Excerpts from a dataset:
● ● ●
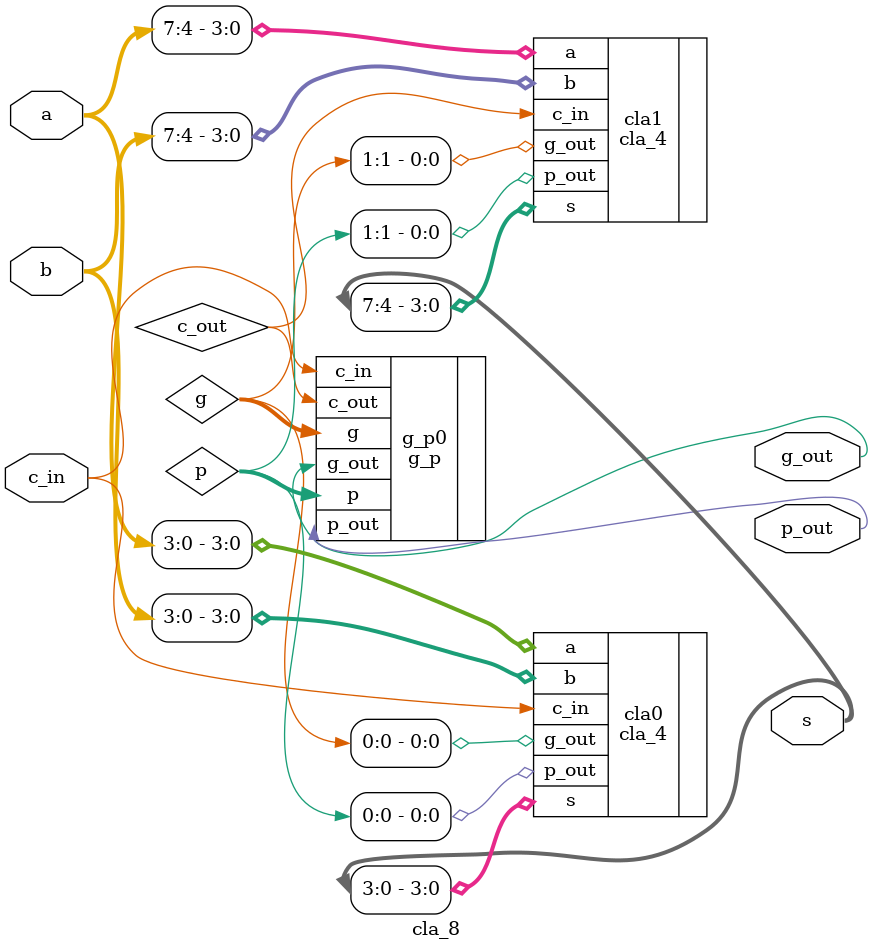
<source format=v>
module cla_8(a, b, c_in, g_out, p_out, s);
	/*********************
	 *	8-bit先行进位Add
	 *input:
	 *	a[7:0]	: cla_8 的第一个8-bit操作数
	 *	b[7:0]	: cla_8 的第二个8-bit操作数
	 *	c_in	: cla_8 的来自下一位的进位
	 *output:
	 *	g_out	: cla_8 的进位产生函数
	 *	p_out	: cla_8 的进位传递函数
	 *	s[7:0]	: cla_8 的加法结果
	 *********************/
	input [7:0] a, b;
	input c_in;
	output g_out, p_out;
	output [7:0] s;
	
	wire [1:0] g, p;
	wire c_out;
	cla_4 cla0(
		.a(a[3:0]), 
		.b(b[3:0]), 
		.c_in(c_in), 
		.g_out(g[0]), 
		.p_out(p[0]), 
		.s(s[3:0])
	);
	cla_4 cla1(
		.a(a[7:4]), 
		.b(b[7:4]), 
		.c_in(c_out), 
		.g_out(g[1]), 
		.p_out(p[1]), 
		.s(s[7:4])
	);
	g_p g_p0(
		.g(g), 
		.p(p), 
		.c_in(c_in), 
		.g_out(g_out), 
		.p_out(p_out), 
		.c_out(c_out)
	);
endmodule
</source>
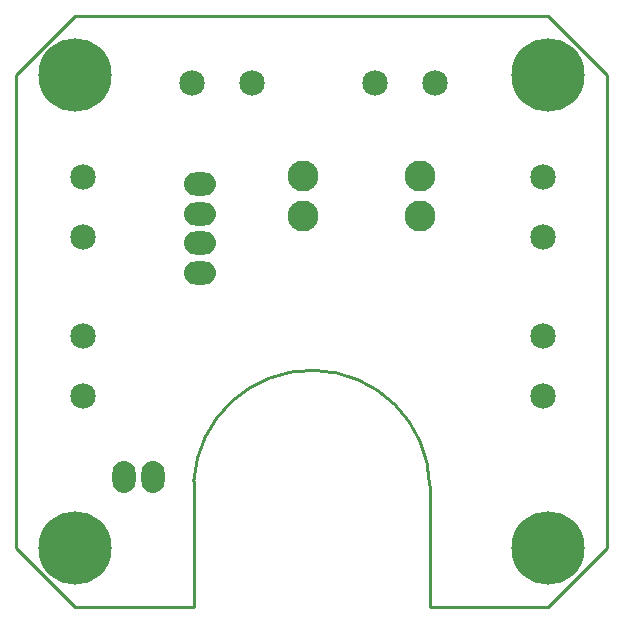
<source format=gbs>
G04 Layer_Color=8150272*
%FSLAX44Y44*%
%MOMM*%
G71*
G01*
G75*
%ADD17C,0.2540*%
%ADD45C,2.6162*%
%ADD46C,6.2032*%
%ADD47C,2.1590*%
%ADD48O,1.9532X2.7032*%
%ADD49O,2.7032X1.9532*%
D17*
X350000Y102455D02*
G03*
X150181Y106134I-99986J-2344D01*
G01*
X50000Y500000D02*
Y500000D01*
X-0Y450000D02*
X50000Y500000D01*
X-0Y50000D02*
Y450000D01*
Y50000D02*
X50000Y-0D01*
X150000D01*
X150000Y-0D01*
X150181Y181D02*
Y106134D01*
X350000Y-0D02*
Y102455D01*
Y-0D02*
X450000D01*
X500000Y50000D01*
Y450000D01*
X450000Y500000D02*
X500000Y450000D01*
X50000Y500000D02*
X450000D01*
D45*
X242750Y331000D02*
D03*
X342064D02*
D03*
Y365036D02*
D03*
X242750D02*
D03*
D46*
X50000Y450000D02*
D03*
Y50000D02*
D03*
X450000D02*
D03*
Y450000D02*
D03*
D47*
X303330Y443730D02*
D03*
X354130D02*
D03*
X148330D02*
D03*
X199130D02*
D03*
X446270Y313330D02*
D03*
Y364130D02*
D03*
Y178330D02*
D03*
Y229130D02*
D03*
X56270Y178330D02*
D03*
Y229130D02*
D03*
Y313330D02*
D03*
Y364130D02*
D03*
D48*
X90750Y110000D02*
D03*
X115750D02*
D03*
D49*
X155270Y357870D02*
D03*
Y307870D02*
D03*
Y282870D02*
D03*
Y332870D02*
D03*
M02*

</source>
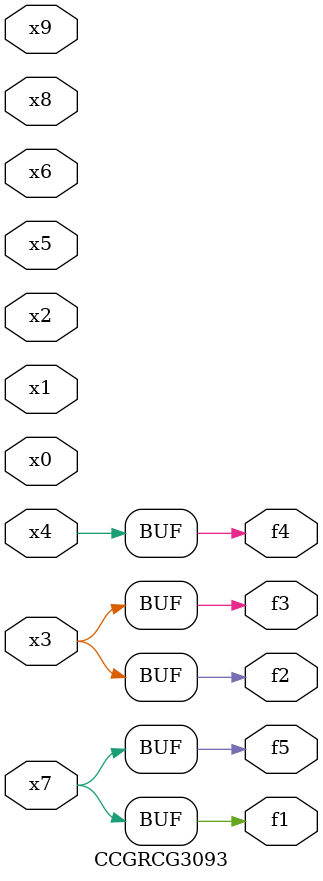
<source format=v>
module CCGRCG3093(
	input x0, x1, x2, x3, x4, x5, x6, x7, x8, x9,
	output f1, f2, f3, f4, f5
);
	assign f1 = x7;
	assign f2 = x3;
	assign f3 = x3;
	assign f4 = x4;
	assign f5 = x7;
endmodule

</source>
● ● ●
- **Action item**: Pictures omitted, give the entries again exactly.

- **Final answer**:
<source format=v>
module cla_8(a, b, c_in, g_out, p_out, s);
	/*********************
	 *	8-bit先行进位Add
	 *input:
	 *	a[7:0]	: cla_8 的第一个8-bit操作数
	 *	b[7:0]	: cla_8 的第二个8-bit操作数
	 *	c_in	: cla_8 的来自下一位的进位
	 *output:
	 *	g_out	: cla_8 的进位产生函数
	 *	p_out	: cla_8 的进位传递函数
	 *	s[7:0]	: cla_8 的加法结果
	 *********************/
	input [7:0] a, b;
	input c_in;
	output g_out, p_out;
	output [7:0] s;
	
	wire [1:0] g, p;
	wire c_out;
	cla_4 cla0(
		.a(a[3:0]), 
		.b(b[3:0]), 
		.c_in(c_in), 
		.g_out(g[0]), 
		.p_out(p[0]), 
		.s(s[3:0])
	);
	cla_4 cla1(
		.a(a[7:4]), 
		.b(b[7:4]), 
		.c_in(c_out), 
		.g_out(g[1]), 
		.p_out(p[1]), 
		.s(s[7:4])
	);
	g_p g_p0(
		.g(g), 
		.p(p), 
		.c_in(c_in), 
		.g_out(g_out), 
		.p_out(p_out), 
		.c_out(c_out)
	);
endmodule
</source>
<source format=gbs>
G04 Layer_Color=8150272*
%FSLAX44Y44*%
%MOMM*%
G71*
G01*
G75*
%ADD17C,0.2540*%
%ADD45C,2.6162*%
%ADD46C,6.2032*%
%ADD47C,2.1590*%
%ADD48O,1.9532X2.7032*%
%ADD49O,2.7032X1.9532*%
D17*
X350000Y102455D02*
G03*
X150181Y106134I-99986J-2344D01*
G01*
X50000Y500000D02*
Y500000D01*
X-0Y450000D02*
X50000Y500000D01*
X-0Y50000D02*
Y450000D01*
Y50000D02*
X50000Y-0D01*
X150000D01*
X150000Y-0D01*
X150181Y181D02*
Y106134D01*
X350000Y-0D02*
Y102455D01*
Y-0D02*
X450000D01*
X500000Y50000D01*
Y450000D01*
X450000Y500000D02*
X500000Y450000D01*
X50000Y500000D02*
X450000D01*
D45*
X242750Y331000D02*
D03*
X342064D02*
D03*
Y365036D02*
D03*
X242750D02*
D03*
D46*
X50000Y450000D02*
D03*
Y50000D02*
D03*
X450000D02*
D03*
Y450000D02*
D03*
D47*
X303330Y443730D02*
D03*
X354130D02*
D03*
X148330D02*
D03*
X199130D02*
D03*
X446270Y313330D02*
D03*
Y364130D02*
D03*
Y178330D02*
D03*
Y229130D02*
D03*
X56270Y178330D02*
D03*
Y229130D02*
D03*
Y313330D02*
D03*
Y364130D02*
D03*
D48*
X90750Y110000D02*
D03*
X115750D02*
D03*
D49*
X155270Y357870D02*
D03*
Y307870D02*
D03*
Y282870D02*
D03*
Y332870D02*
D03*
M02*

</source>
<source format=v>
module CCGRCG3093(
	input x0, x1, x2, x3, x4, x5, x6, x7, x8, x9,
	output f1, f2, f3, f4, f5
);
	assign f1 = x7;
	assign f2 = x3;
	assign f3 = x3;
	assign f4 = x4;
	assign f5 = x7;
endmodule

</source>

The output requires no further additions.